Scheiding tussen ‘kerk en (buitenlandse) staat’

Scheiding tussen kerk en staat, óók de buitenlandse staat

De staat en de overheden moeten op godsdienstig vlak ‘neutraal’ zijn. Dat wil zeggen: zij moeten de diverse godsdiensten, binnen de rechtsorde, ruimte geven om zich te ontwikkelen voor zover de grenzen van de rechtsorde dat toelaten. Wij noemen dat de scheiding van kerk en staat (kerk = religieus instituut). Als dit voor de eigen overheid geldt, waarom zou dit ten aanzien van een buitenlandse staat als – pak ‘m beet – Saoedi-Arabië niet ook gelden? En waarom zou het Turkse ministerie van godsdienstzaken, Diyanet, wel vrij spel krijgen in ons land, terwijl wij ons zelf nìet zouden mogen moeien? Hier klopt toch iets niet.

De meeste moslims belijden hun religie binnen de krijtlijnen van de democratie (rechtsstaat, respect voor de mensenrechten). Deze mensen hebben dus recht op steun en bescherming vanuit onze overheden. Islamitische organisaties die zich beroepen op de sharia en bijv. pleiten voor sancties op niet-meer-gelovigen, of die de vrouwen geen mensenrechten (vrijheids-rechten) gunnen, zijn daarmee niet verenigbaar. Dat is geen theologische kwestie, maar een juridische. Die organisaties ageren namelijk niet binnen, maar buiten de rechtsorde. Zulke verenigingen zijn verboden, basta. De beslissing van het Europees Hof voor de Rechten van de Mens in Straatsburg van 19 juni 2012 in de zaak Hizb Ut-Tahrir bevestigt deze stand van zaken. Deze radicale islamitische vereniging was in Duitsland buiten de wet gesteld, en tekende hiertegen verzet aan onder verwijzing naar de vrijheid van godsdienst. Ze ging hiermee naar het Hoog gerechtshof van de EU. Echter: hun beroep op de bepalingen van het Europees Verdrag voor de Rechten van de Mens (EVRM) werd niet ontvankelijk verklaard op grond van art. 17 van datzelfde Verdrag.

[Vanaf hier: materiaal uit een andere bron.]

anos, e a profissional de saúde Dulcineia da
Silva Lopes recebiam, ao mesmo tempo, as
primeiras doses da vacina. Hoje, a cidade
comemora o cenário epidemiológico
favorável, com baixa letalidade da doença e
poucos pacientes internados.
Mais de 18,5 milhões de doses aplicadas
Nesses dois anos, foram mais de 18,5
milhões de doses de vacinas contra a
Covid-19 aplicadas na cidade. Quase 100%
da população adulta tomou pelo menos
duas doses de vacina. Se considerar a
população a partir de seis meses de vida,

Geen der bepalingen van dit Verdrag mag worden uitgelegd als zou zij voor een Staat, een groep of een persoon een recht inhouden enige activiteit aan de dag te leggen of enige daad te verrichten met als doel de rechten of vrijheden die in dit Verdrag zijn vermeld teniet te doen of deze verdergaand te beperken dan bij dit Verdrag is voorzien. EVRM Artikel 17

Democratie moet zich verdedigen (artikel 17 van Europees Verdrag van de Rechten van de Mensen)

Dat artikel verbiedt een beroep op de Verdragsbepalingen om een ‘activiteit aan de dag te leggen die ten doel heeft de rechten en vrijheden die het Verdrag garandeert, te vernietigen of nodeloos te beperken’. Dat sluit aan bij de leer van de Weerbare Democratie, die niét moet gedogen dat zij van binnen uit wordt aangevallen door gebruik van de rechten en vrijheden die zij garandeert: dergelijk gebruik is een misbruik van rechten, omdat het doel van die rechten en vrijheden is om de rechtsorde te vrijwaren en verbeteren, niet om ze te ondermijnen. Het is misschien ontnuchterend, maar we zien dat Turkije inmiddels een abonnement heeft op veroordelingen door het Hof voor de Rechten van de Mens, en resoluut de gewaden van het oude en moderne Turkije afwerpt om te vervellen tot een volleerd autocratisch regime dat fundamentele mensenrechten onderdrukt en miskent. Saoedi-Arabië heeft destijds niet eens de Universele Verklaring voor de Rechten van de Mens in de UNO ondertekend. De websites van Hizb Ut-Tahrir – de Belgische variant meldt dat zij “in voorbereiding is”, de Nederlandse is wel actief – propageren onder het mom van de ‘Partij van de Bevrijding‘ niets minder dan de fundamentele aanval op de rechtsstaat en de fundamentele rechten en vrijheden van de Mens.

Dat zijn zaken die we beter ernstig nemen, om de vele moslims die zich wel naar deze beginselen willen schikken te steunen in één project van samen-leven. Daarin is ruim plaats voor een moderne islam, zoals Turkije die in zijn moderne jaren fors heeft gepromoveerd. Dat is positieve integratie voor iedereen: met respect voor de rechtsorde en universele mensenrechten samenleven.